→ **What the exercise asks**: From the boat registration forum thread, list every length of time and every percentage given in the body of a post. Leave out the post dates.

Yes, I have had no problem with State Registration anywhere in the Caribbean, except the French Islands.


----------



## TSOJOURNER (Dec 16, 1999)

hellosailor,the thing is, i will not be back to australia for 3 years at least,i think it might be easer at the moment to stay with usa state registration.as i will be sailing back and forth from ny state to miami bahamas ect,
thanks for your input cheers, johnny


----------



## TSOJOURNER (Dec 16, 1999)

gtod25.usa state rego is good for the caribbean,thats good to hear,whats the deal with the french ah!!
cheers johnny


----------



## camaraderie (May 22, 2002)

Johnny....HS has it pretty much right except that the Bahamas ans some other islands will accept a state reg. You won't get through the canal that way though so you MUST title the boat in aussieland. If you do that you can avoid state sales tax by moving along. Florida has a 90 day limit and a 6% minimum sales tax with a little more in some counties.

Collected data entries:
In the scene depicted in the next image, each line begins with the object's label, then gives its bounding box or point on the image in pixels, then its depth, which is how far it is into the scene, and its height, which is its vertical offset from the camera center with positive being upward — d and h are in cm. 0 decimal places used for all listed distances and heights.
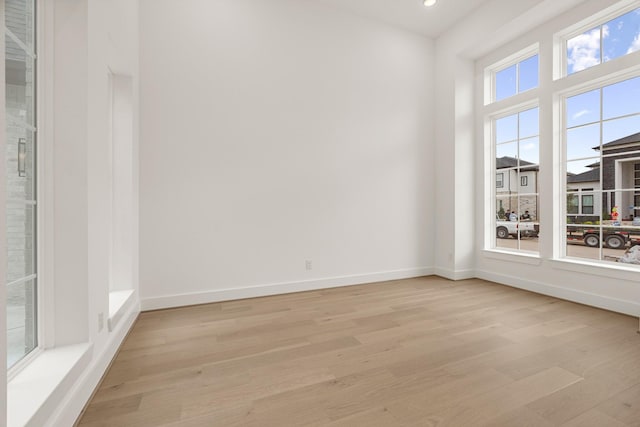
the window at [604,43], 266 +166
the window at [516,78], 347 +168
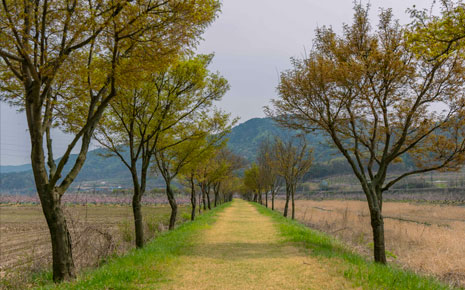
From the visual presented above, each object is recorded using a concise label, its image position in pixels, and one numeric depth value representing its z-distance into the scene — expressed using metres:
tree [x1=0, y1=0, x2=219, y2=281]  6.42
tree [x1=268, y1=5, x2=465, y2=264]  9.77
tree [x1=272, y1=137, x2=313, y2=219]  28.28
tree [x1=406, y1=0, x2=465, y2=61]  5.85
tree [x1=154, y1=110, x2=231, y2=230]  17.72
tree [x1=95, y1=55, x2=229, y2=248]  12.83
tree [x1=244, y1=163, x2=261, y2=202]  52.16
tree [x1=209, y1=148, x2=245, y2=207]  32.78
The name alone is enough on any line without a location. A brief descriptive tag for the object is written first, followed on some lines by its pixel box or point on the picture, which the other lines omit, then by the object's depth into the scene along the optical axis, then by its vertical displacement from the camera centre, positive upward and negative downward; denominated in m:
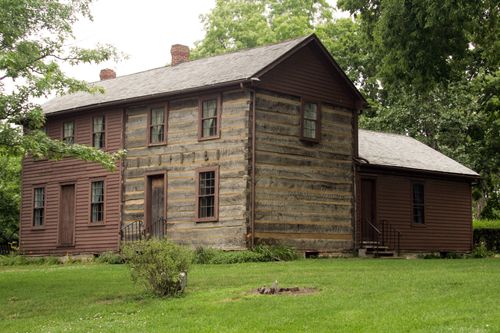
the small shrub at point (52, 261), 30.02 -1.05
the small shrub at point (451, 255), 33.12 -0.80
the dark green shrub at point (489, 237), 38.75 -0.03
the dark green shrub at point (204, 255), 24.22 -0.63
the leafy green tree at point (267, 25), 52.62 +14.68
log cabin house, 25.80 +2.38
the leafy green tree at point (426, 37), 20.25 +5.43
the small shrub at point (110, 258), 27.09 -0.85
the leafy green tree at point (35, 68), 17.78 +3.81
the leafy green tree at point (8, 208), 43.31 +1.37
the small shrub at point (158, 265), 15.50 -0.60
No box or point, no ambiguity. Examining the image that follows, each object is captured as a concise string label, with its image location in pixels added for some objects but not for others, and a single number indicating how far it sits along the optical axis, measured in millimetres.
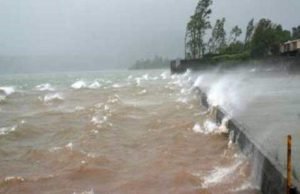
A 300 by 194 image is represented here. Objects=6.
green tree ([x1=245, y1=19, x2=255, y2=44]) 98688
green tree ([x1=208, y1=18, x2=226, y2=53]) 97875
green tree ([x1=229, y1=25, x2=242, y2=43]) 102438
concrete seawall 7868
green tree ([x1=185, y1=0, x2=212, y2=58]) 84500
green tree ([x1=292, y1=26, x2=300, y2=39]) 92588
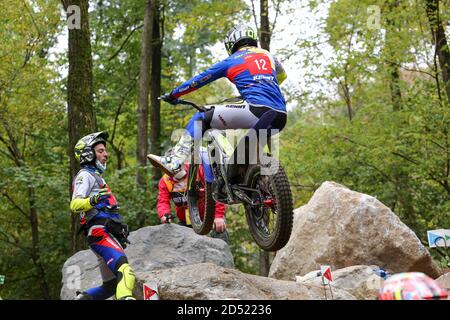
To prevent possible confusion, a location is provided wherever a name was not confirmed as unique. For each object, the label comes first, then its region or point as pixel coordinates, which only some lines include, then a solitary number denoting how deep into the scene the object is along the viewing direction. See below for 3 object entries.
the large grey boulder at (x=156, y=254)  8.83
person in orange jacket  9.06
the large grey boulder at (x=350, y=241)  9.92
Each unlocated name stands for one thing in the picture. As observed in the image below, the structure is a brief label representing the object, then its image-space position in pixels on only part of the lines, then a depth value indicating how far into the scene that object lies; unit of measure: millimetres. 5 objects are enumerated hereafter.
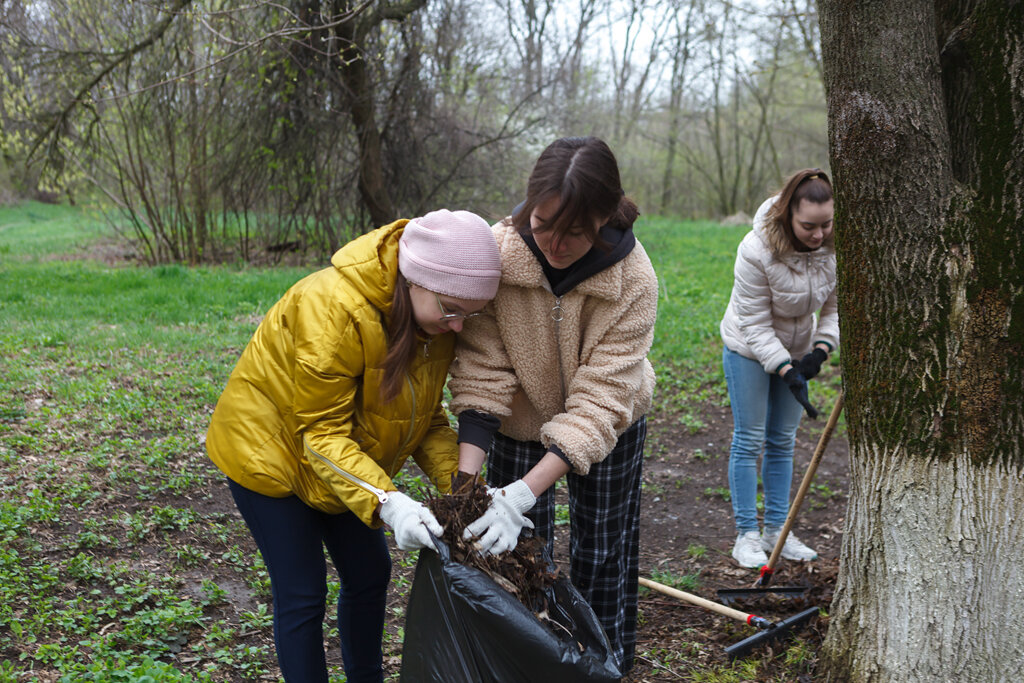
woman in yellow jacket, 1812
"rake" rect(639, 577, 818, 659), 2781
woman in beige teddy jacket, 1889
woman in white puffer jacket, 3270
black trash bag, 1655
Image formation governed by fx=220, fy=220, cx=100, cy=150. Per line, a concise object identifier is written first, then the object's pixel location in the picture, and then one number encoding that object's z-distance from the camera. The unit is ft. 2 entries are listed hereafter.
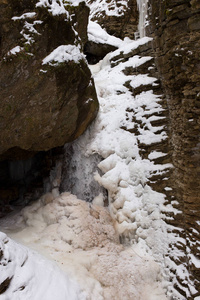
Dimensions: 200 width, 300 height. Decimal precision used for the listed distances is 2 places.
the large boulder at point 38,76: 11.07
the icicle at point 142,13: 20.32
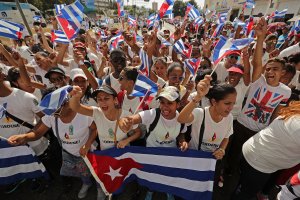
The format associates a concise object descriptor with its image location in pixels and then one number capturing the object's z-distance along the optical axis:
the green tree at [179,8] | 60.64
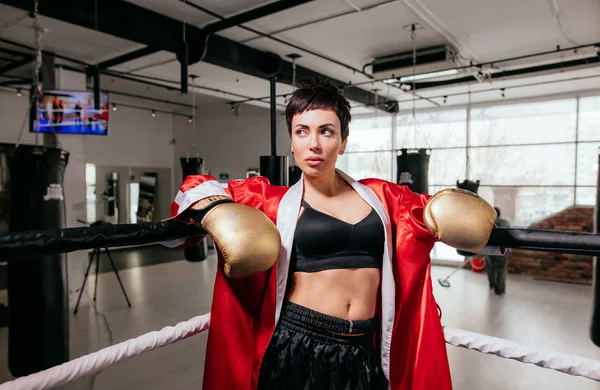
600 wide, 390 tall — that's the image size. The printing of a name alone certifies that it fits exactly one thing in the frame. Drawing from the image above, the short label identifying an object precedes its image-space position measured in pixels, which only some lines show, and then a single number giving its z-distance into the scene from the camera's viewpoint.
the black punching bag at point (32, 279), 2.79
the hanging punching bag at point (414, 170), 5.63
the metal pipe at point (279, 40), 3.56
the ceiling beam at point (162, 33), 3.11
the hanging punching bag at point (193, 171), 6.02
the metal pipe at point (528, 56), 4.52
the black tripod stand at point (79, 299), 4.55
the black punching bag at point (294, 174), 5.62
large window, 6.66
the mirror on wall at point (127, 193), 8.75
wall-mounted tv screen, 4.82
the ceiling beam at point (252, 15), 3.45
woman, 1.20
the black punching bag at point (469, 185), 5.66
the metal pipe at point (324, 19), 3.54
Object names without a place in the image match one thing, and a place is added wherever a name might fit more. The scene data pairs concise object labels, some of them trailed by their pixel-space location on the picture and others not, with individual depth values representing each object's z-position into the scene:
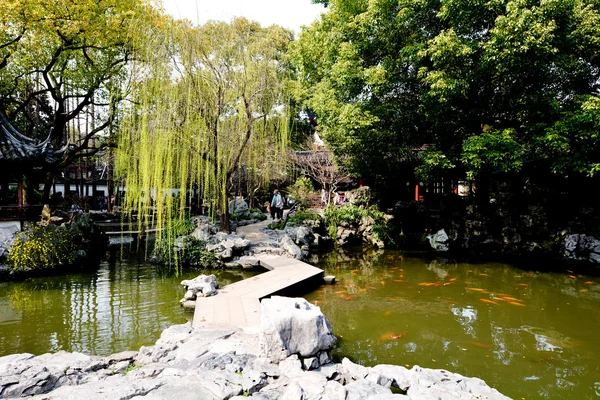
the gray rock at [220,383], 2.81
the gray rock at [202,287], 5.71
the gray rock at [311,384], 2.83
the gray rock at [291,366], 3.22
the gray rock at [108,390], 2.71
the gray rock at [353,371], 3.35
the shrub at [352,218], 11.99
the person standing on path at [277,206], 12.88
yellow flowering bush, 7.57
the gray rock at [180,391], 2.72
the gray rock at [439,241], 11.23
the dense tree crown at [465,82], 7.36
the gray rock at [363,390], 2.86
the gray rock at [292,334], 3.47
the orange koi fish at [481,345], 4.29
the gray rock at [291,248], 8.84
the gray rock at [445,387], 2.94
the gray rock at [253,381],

==

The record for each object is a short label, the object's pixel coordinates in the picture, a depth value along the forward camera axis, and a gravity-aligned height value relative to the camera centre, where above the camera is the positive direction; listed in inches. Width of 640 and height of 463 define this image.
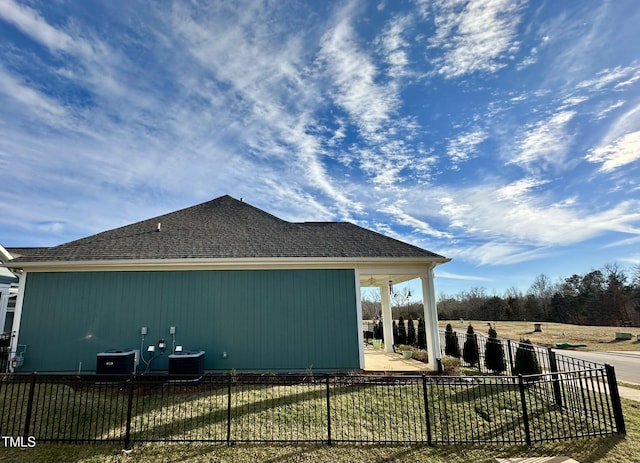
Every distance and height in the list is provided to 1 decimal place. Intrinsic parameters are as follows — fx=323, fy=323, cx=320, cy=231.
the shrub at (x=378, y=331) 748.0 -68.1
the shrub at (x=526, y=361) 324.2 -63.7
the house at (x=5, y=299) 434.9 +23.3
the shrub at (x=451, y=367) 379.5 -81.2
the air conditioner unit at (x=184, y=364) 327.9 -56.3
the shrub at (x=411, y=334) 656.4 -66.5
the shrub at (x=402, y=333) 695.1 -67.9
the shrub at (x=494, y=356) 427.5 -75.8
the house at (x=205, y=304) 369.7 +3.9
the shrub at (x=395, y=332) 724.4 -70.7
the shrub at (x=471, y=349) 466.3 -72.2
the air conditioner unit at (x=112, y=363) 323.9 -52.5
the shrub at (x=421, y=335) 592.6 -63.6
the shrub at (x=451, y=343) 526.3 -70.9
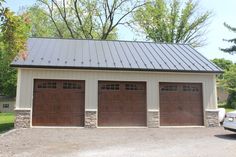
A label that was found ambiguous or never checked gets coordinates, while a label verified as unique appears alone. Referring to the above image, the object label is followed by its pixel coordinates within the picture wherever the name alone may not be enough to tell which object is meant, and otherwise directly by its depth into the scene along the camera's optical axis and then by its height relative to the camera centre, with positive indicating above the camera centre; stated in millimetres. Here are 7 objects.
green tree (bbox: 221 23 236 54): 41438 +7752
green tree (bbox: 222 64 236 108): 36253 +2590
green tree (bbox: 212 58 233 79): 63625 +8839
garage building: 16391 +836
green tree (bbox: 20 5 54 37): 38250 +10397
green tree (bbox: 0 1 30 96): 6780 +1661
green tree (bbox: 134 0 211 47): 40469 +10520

→ **Result**:
- 3 years: how long, at least, until the writer is back in Australia
- 90 days: Florida's limit
- 6%: Florida's minimum sales tax